How fear made me liberal

I’m afraid of Republican presidential candidate Mitt Romney.

Not because Romney thinks paying 14 percent taxes on his millions of dollars makes him a swell guy.

That is why I despise Romney, why I won’t be voting for him and why I’m convinced President Barack Obama is merely the lesser of American white supremacist heteropatriarchal capitalist evil.

I’m afraid of Romney because he is the champion of the privileged, ignorant and hateful. His supporters vehemently oppose collectivist thought.

Romney’s running mate, vice presidential candidate Paul Ryan, R-Wisc., aptly reduced Washington to a battle between individualism and collectivism in a 2005 speech at an Ayn Rand society gathering.

He’s got a point.

Walking home from one of my jobs last week, I came across two sights.

A person, maybe homeless, was playing guitar beside a sign asking for help.
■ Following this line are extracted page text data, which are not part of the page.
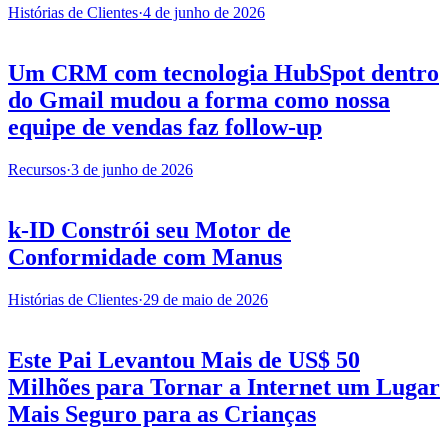
Histórias de Clientes
·
4 de junho de 2026
Um CRM com tecnologia HubSpot dentro
do Gmail mudou a forma como nossa
equipe de vendas faz follow-up
Recursos
·
3 de junho de 2026
k-ID Constrói seu Motor de
Conformidade com Manus
Histórias de Clientes
·
29 de maio de 2026
Este Pai Levantou Mais de US$ 50
Milhões para Tornar a Internet um Lugar
Mais Seguro para as Crianças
I offered a smile and, truth be told, nothing else.

Soon after, I passed two well-dressed, middle-aged white men talking loudly.

One of the men was angrily asking, “Can you believe these bums who do nothing and get free food?”

I didn’t confront him at the time, but I’m left regretting my passivity and wondering where his hatred came from.

He is one of many who have convinced themselves that other people don’t deserve help, that some people live off government programs because that’s an easy thing to do.

Capitalist liberalism has convinced the country that individual rights should be valued more than collectivist thought, and thus it perpetuates attitudes that depend on the subjugation of our fellow humans.

My radical friends have rightly accused me of being liberal. I’ll grin and bear it.
Note to GOP readers: Radical leftists aren’t Democrats. They actually disdain Democrats more than you do.

If voting for Obama reveals my liberalism, so be it. Desperate times call for desperate measures, and revolutionary politics won’t stop Romney in the next month.
Social security, Medicare and middle-class tax rates will be jeopardized if
Romney wins the presidency.

For the next five weeks, I’ll have to hope voting is compatible with broader anti-normative politics. Call it diversity of tactics.

Don’t get me wrong: Obama almost definitely isn’t going to change the U.S. for the better.

He has done little for women’s rights, except to neglect redefining rape. He hasn’t actively sought to implement gun control. He hasn’t kept his promise on immigration reform.

But Obama won’t do anything that Romney isn’t going to do, and then some.
The American political system is bought and sold. The United States is doomed to suffer the consequences of capitalism until a radical leftist group actually gains traction.

For now, Romney has scared me into liberalism.

I’m so scared of Romney that I’ll be voting for Obama.